Pour le débat public, le risque et l’intérêt sont les mêmes. Un corpus d’enquêtes locales peut enrichir la campagne nationale de faits vérifiables. Il peut aussi polariser davantage la lecture de la gestion municipale, chaque camp y piochant ce qui confirme sa thèse. Le journalisme de territoire n’échappe pas à cette tension. Il peut seulement la traiter par la précision des dossiers.

Jusqu’à la présidentielle, puis après

D’ici 2027, le rythme annoncé est mensuel. La série tiendra si les rédactions livrent des papiers comparables d’une ville à l’autre, et pas seulement des instantanés. Le test sera la capacité à mesurer des politiques publiques (culture, sécurité, communication institutionnelle, recrutements) avec les mêmes exigences d’une commune à l’autre.

Au-delà de l’échéance, la question sera celle de la pérennité. Les alliances de médias indépendants naissent souvent autour d’un scrutin. Elles survivent si elles deviennent une habitude de travail, un partage de données, parfois une rédaction partagée. Le Fonds pour une presse libre peut accompagner un lancement. Il ne remplace pas un modèle de recettes.

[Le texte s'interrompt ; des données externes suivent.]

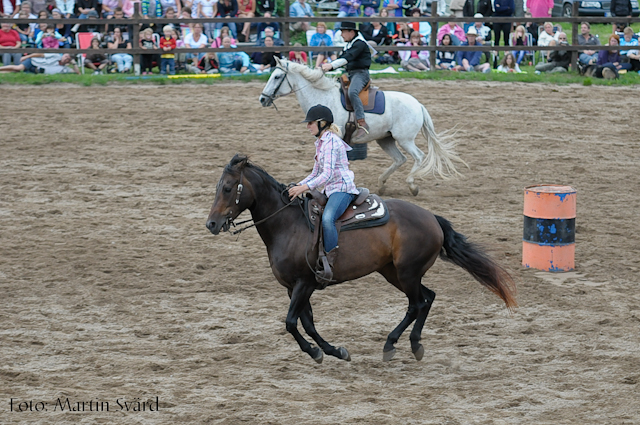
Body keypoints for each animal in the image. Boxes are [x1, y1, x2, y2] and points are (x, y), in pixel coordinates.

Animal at [208, 154, 516, 362]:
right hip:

Mardi, sept titres ont mis en commun leur angle et leur calendrier. Ils font le pari que le pouvoir local du RN est un sujet d’enquête avant d’être un thème de campagne. La présidentielle dira si ce corpus pèse dans le débat national. Le secteur, lui, y lira surtout une tentative de faire exister une presse locale d’investigation avec des moyens limités, en se regroupant plutôt qu’en s’épuisant seule.